Elternschaft erträglich trinken?

Die Pädagogin Nicola Hengels-Stitou, der bei Instagram auf ihrem Kanal „inliebebegleiten“ 254.000 Menschen folgen, hat sich online gehen den Kult der Winemoms ausgesprochen. Sie sagt, es gehe ihr nicht darum, dass Eltern keinen Alkohol trinken sollten. „Aber, dass da suggeriert wird, dass es normal sei, sich die Elternschaft erträglich zu saufen, das kritisiere ich“, sagt die Influencerin.

Lesen Sie auch: "18 Jahre keinen Alkohol": Wie stark sollten Eltern ihr Leben für ein Kind umstellen?

Autorin Natalie Stüben, die selbst nüchtern lebt, kritisiert die Bewältigungsstrategie der Winemoms. "Betrink dich lieber, als dich zu beschweren", fasst sie es in ihrem Buch Alkohol und Frauen zusammen. Sie zitiert außerdem eine Studie, die nachgewiesen hat, dass die Fähigkeit, die Bedürfnisse des Kindes zu erkennen schon bei moderatem Alkoholkonsum sinkt. Trotzdem seien Eltern eine schwer zu erreichende Zielgruppe für Hilfsangebote. Stüben empfiehlt daher die App Elma für suchtkranke Eltern.

Aber was bedeutet eigentlich, alkoholabhängig zu sein? Viele Menschen denken bei dieser Frage an den alkoholkranken Obdachlosen, deren Hände zittern, wenn er nicht trinkt.
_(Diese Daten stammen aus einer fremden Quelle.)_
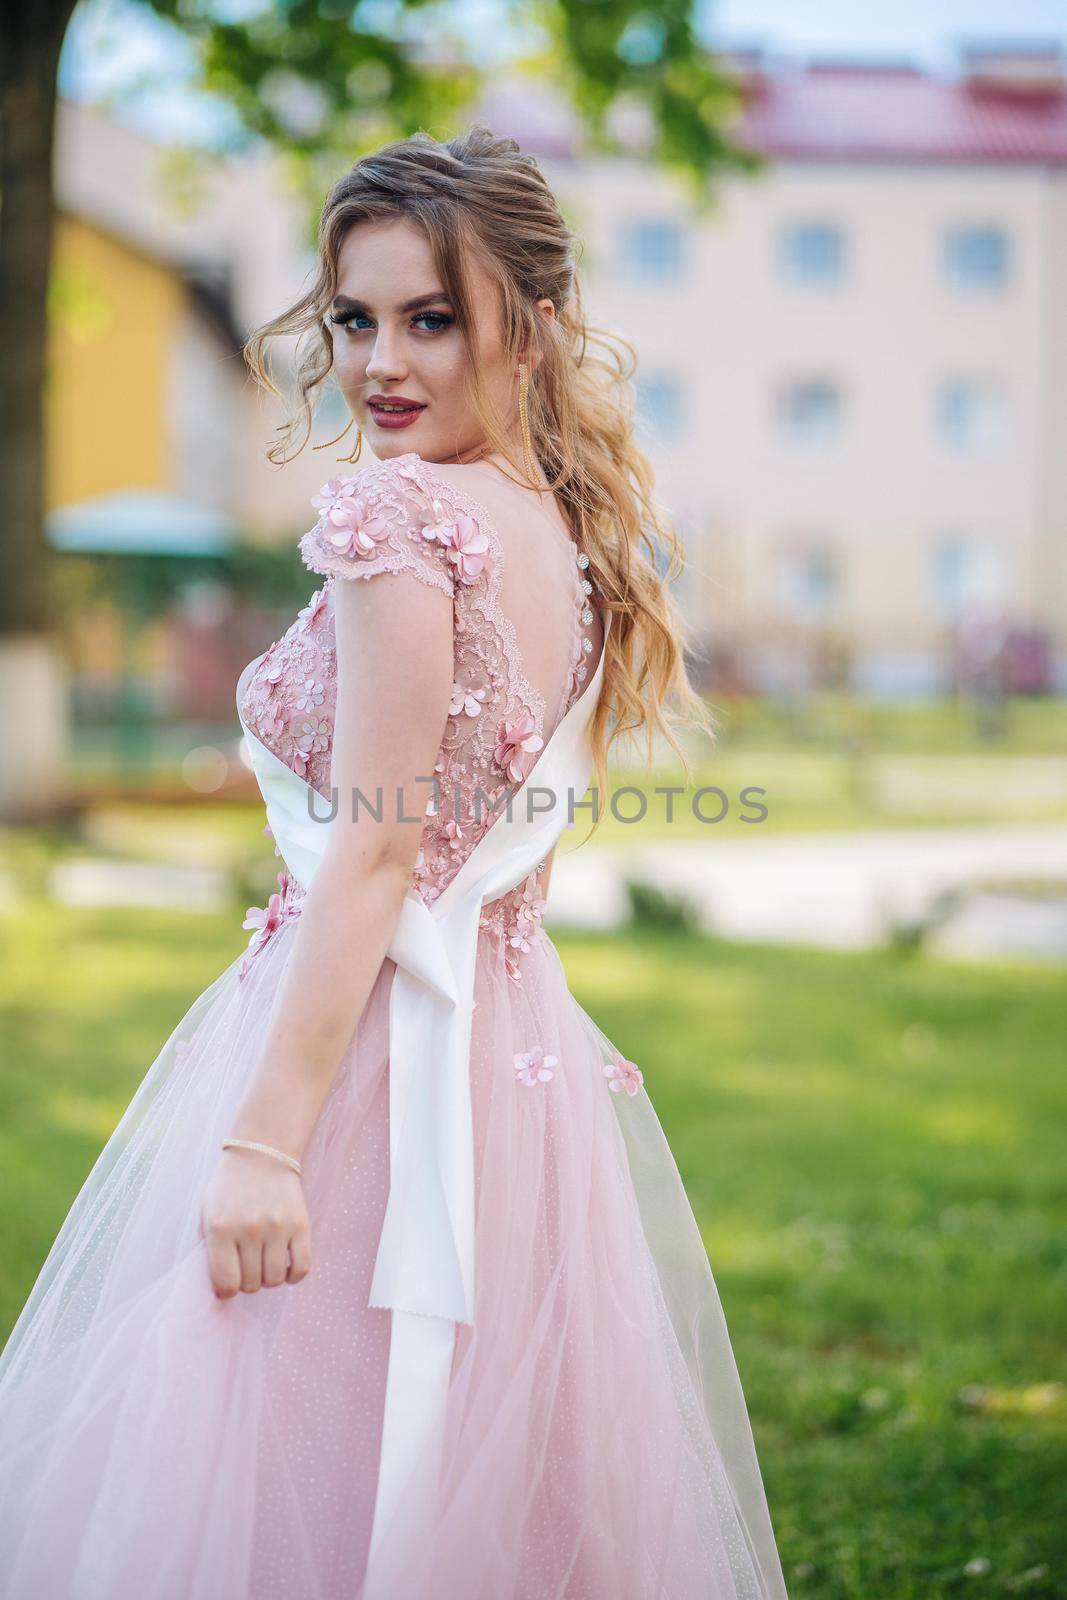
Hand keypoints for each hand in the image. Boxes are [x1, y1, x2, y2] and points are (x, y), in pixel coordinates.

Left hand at [200, 1145, 311, 1298]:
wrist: (262, 1152)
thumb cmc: (230, 1187)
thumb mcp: (207, 1212)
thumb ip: (209, 1248)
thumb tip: (219, 1288)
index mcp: (220, 1227)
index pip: (226, 1282)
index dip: (226, 1291)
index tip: (229, 1284)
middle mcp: (249, 1229)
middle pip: (251, 1284)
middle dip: (247, 1282)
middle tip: (246, 1266)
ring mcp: (278, 1227)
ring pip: (274, 1279)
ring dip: (269, 1278)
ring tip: (264, 1263)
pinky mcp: (301, 1224)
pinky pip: (302, 1268)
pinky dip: (293, 1276)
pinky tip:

Was viele Menschen nicht wissen: Es gibt auch eine psychische Abhängigkeit von Alkohol. Autorin Nathalie Stüben erklärt im Interview, dass diese psychische Abhängigkeit vor allem an sogenannten Cravings und an Kontrollverlusten zu erkennen sei. "Cravings sind Momente, in denen Sie einen inneren Druck verspüren zu trinken, einen großen Wunsch, der andere Dinge verdrängt und weniger wichtig erscheinen lässt", erklärt Stüben.

Kontrollverlust beim Alkoholtrinken könne auch bedeuten, eine Zeit lang nichts zu trinken. "Aber sobald Sie trinken, ist es, als würde sich ein Schalter umlegen. Dann finden Sie einfach kein Ende“, beschreibt Stüben. Sie selbst hat es genau so erlebt, bevor sie sich für ein Leben ohne Alkohol entschied.

#Winemoms als Verkaufsmasche

Im Endeffekt scheinen die Winemoms auch eine Verkaufsmasche zu sein. Es gibt eine Analyse von Forscherinnen, die Social Media-Seiten in den USA, Kanada und Australien betrachtet haben. Sie weisen darauf hin, dass dort gezielt Müttern das Gefühl gegeben wird, dass Alkohol eine Lösung ihrer Probleme sei. Das sei vor allem deshalb fatal, weil schon während der Coronapandemie der Alkoholkonsum von Müttern stark angestiegen sei, erkläre die Forscherinnen. Wir erinnern uns: Home-Office, Home-Schooling, keine sozialen Kontakte und Unterstützungsangebote.

Die vermeintlich witzigen Inhalte bringen Mommy-Influencerinnen eine große Reichweite, mit der sie ihr Geld verdienen. Und ganze Firmen springen auf den Trend auf, wie dieses Video zeigt: Wir sehen den Körper eine Frau in einem schicken Jeans-Jumpsuit, sie schenkt sich ein großes Glas Rotwein ein. Darüber steht: „They say it takes a village… We say it takes a vineyard.“ Auf Deutsch: Sie sagen, es bräuchte ein Dorf – zum Kindergroßziehen ist damit gemeint. Was brauchen Mütter, um ihre Kinder zu erziehen? Um gut durch den Tag zu kommen mit all den Anforderungen der Elternschaft? Diese Weinfirma meint, es bräuchte einen Weinberg dafür.

Dabei brauchen Mütter eigentlich etwas anderes: Gleich verteilte Care-Arbeit, bessere und mehr Kita-Plätze, kostenfreie Nachmittagsbetreuung auch für Schulkinder, freie Entscheidung darüber, wie viel wir Sorgearbeiten und wie viel sie Erwerbsarbeiten wollen. Am besten gleich noch kostenlose Thermentage, Babysitter und endlich mehr Schlaf dazu. Und eben keinen Weinberg und kein Glas Wein.